▸ **Directive**
Rewrite the difference lines of every entry below with each "purple" changed to "violet" and nothing else altered, leaving the pictures out of your answer.

(Data items)
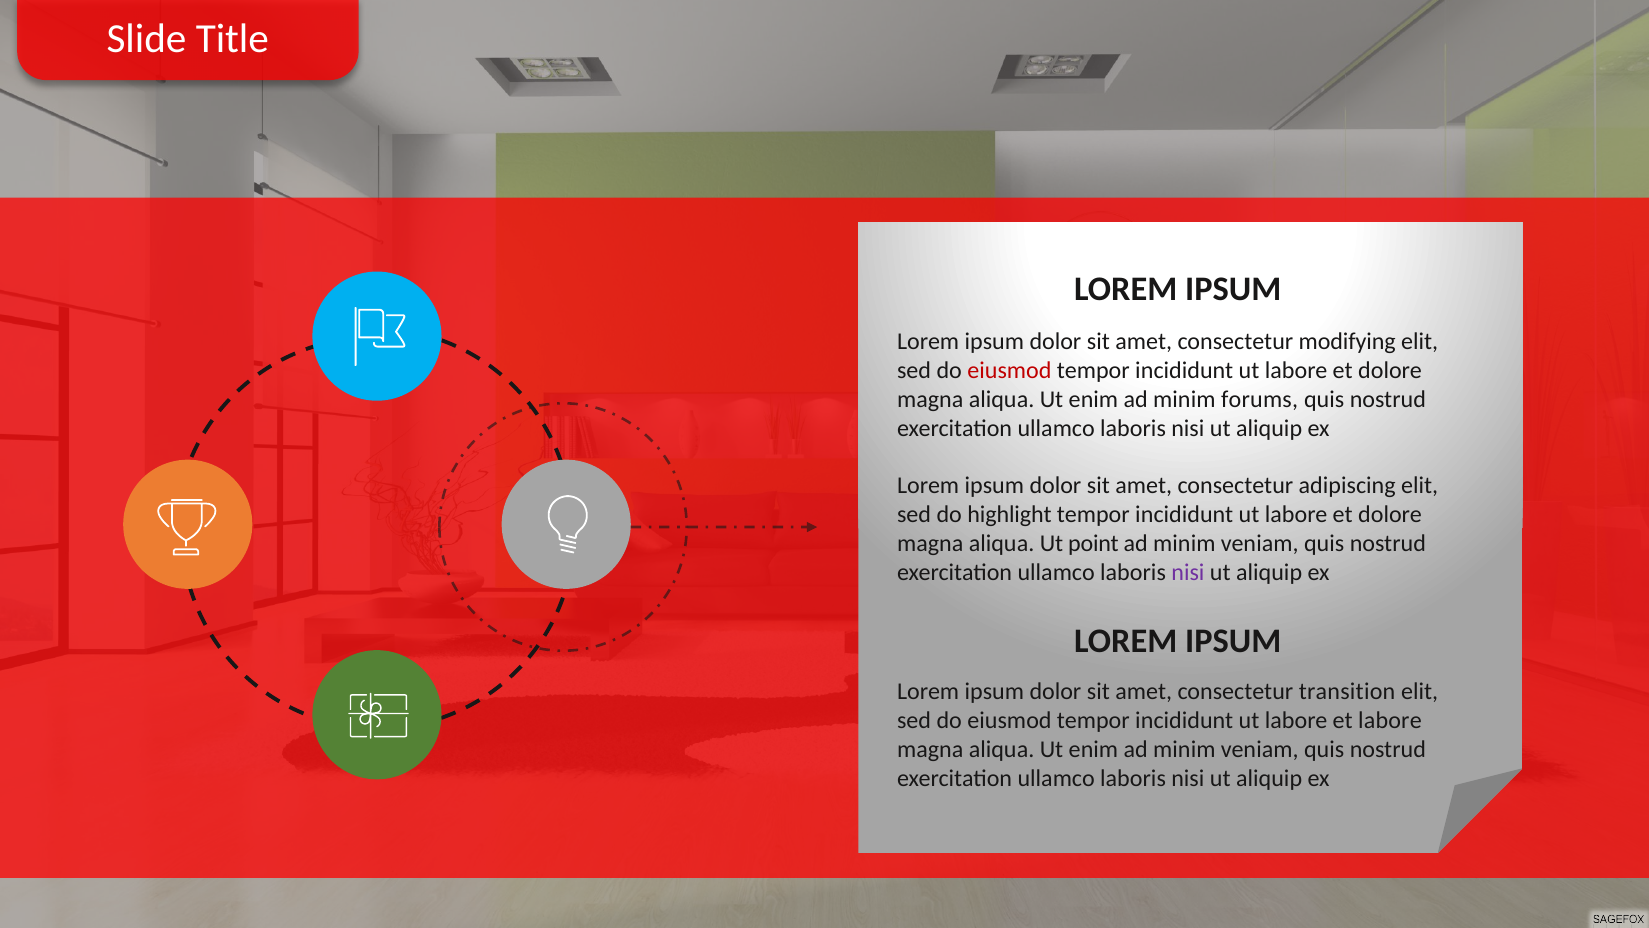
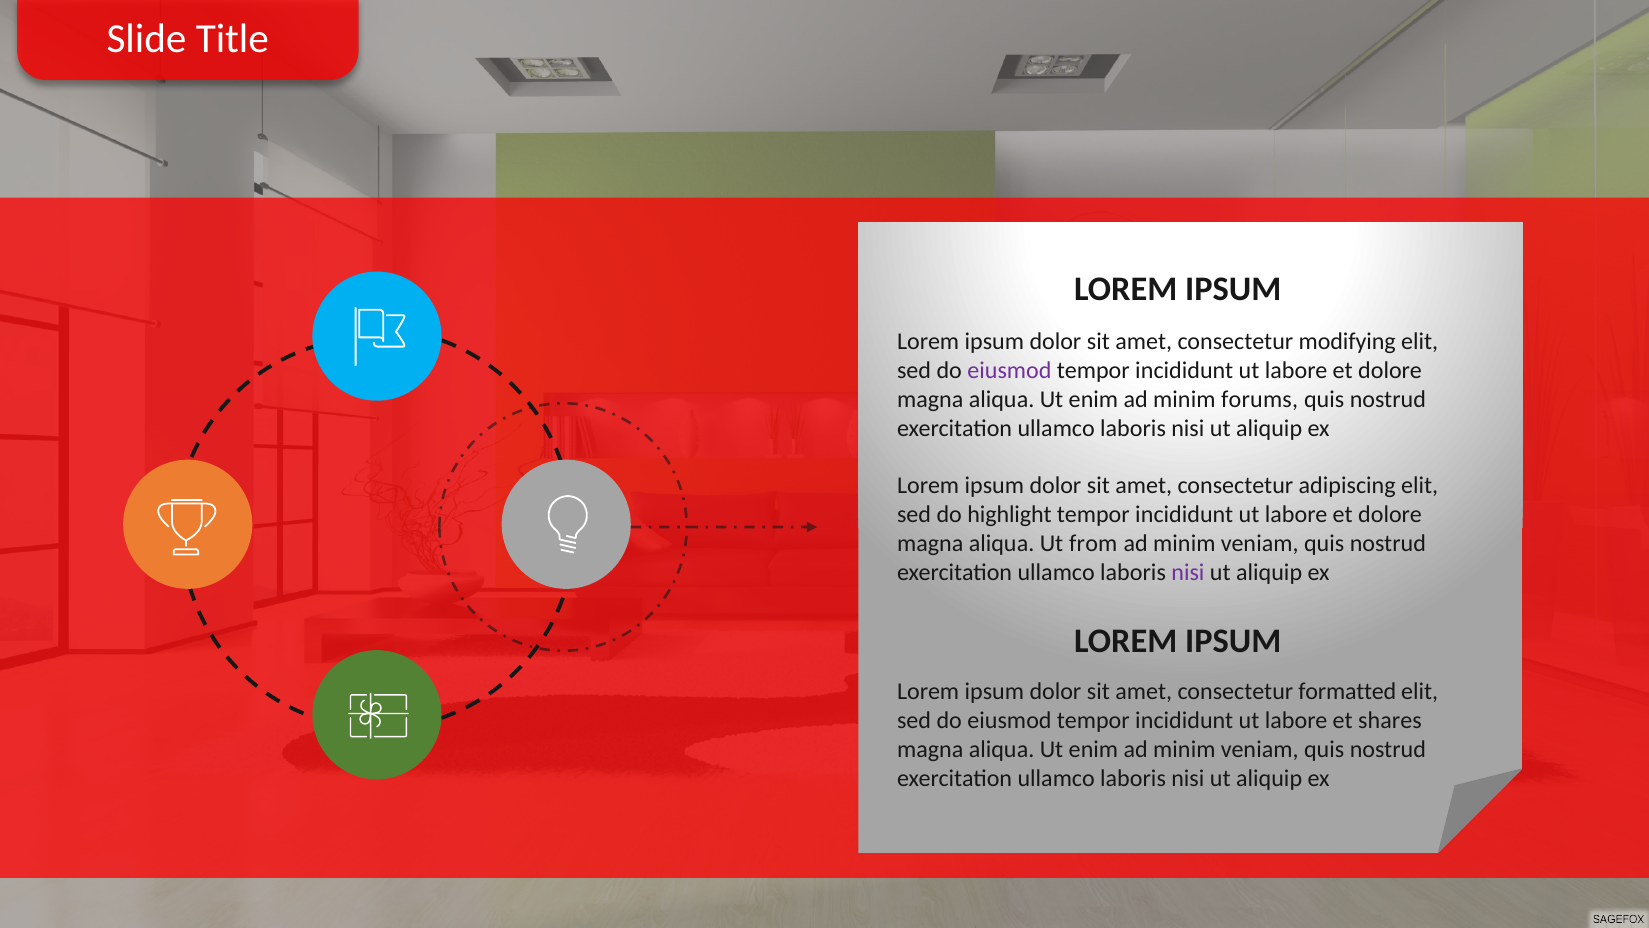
eiusmod at (1009, 370) colour: red -> purple
point: point -> from
transition: transition -> formatted
et labore: labore -> shares
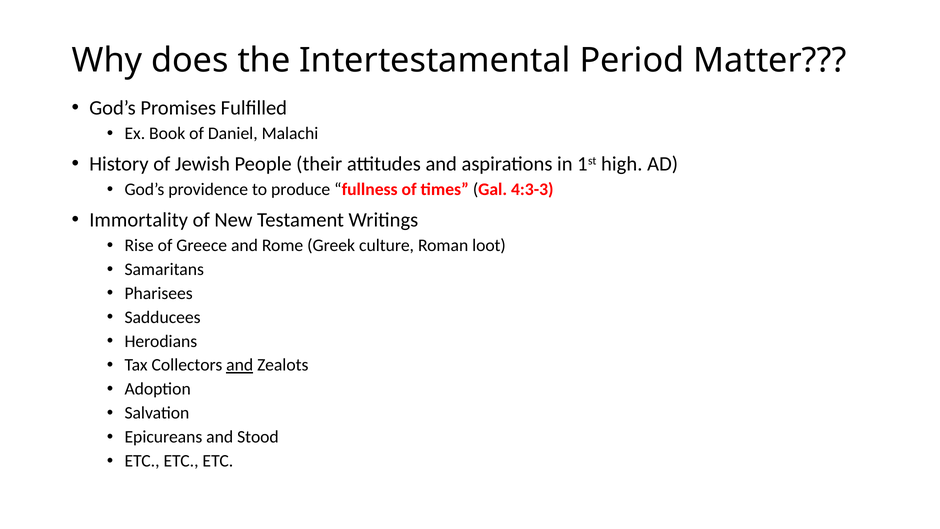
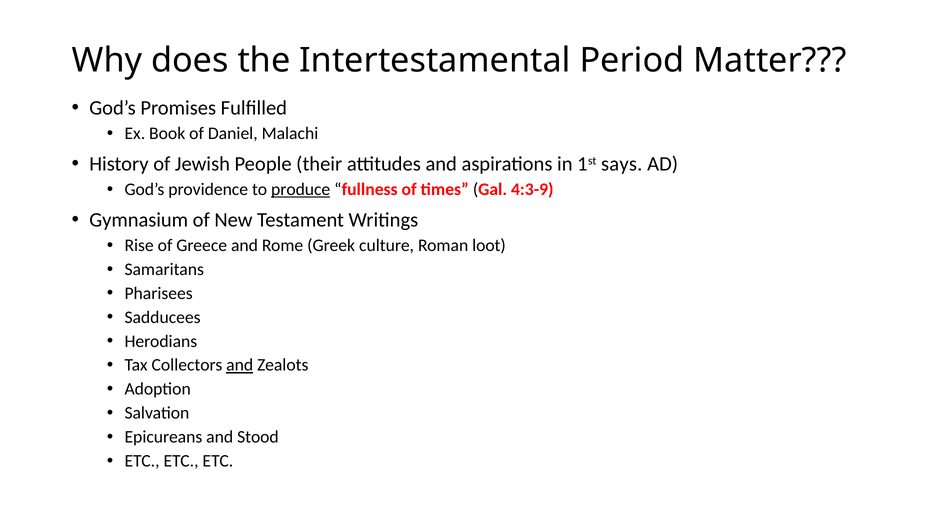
high: high -> says
produce underline: none -> present
4:3-3: 4:3-3 -> 4:3-9
Immortality: Immortality -> Gymnasium
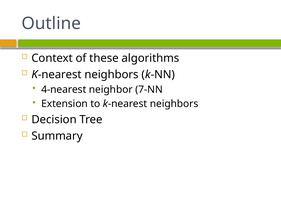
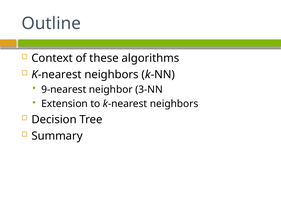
4-nearest: 4-nearest -> 9-nearest
7-NN: 7-NN -> 3-NN
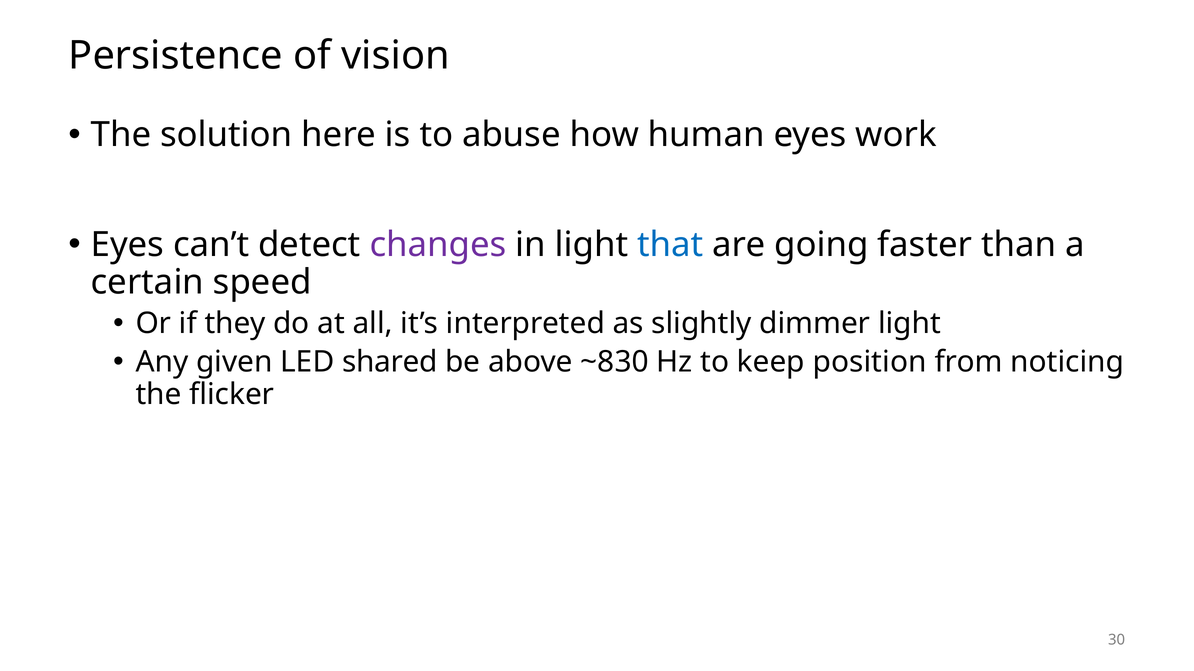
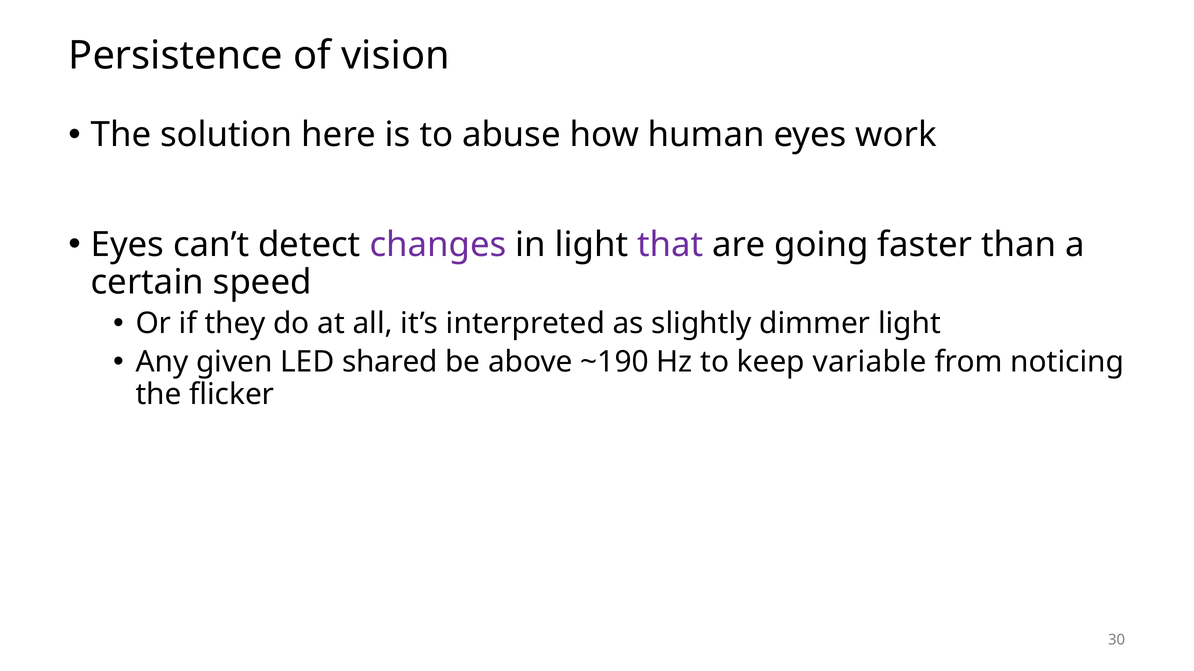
that colour: blue -> purple
~830: ~830 -> ~190
position: position -> variable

▸ **Full response**
eiusmod at (1009, 370) colour: red -> violet
point: point -> from
transition: transition -> formatted
et labore: labore -> shares
high: high -> says
produce underline: none -> present
4:3-3: 4:3-3 -> 4:3-9
Immortality: Immortality -> Gymnasium
4-nearest: 4-nearest -> 9-nearest
7-NN: 7-NN -> 3-NN
that colour: blue -> violet
~830: ~830 -> ~190
position: position -> variable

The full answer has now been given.